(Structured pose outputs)
+++

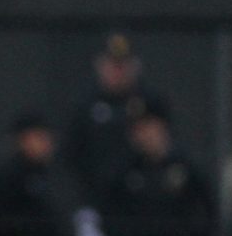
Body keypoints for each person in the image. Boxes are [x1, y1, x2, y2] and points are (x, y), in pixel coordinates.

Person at [96, 100, 214, 236]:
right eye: (137, 129)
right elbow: (109, 215)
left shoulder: (186, 168)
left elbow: (207, 213)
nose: (144, 135)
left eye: (148, 127)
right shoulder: (124, 172)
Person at [65, 33, 165, 200]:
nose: (118, 72)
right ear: (101, 66)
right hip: (98, 196)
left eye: (123, 65)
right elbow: (71, 157)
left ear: (135, 66)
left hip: (142, 197)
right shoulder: (85, 104)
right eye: (113, 65)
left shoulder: (151, 103)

+++

▸ **YOUR TASK**
A verbatim copy of the records above, without pictures, is required.

▸ **SOLUTION FOR THIS EXERCISE**
Body keypoints for each person in the image. Boxes are [x1, y1, x2, y2] and points are (x, y), in pixel coordinates.

Person at [96, 100, 214, 236]:
right eye: (137, 129)
right elbow: (109, 215)
left shoulder: (186, 168)
left elbow: (207, 213)
nose: (144, 135)
left eye: (148, 127)
right shoulder: (124, 172)
Person at [65, 33, 165, 200]:
nose: (118, 72)
right ear: (101, 66)
right hip: (98, 196)
left eye: (123, 65)
right elbow: (71, 157)
left ear: (135, 66)
left hip: (142, 197)
right shoulder: (85, 104)
right eye: (113, 65)
left shoulder: (151, 103)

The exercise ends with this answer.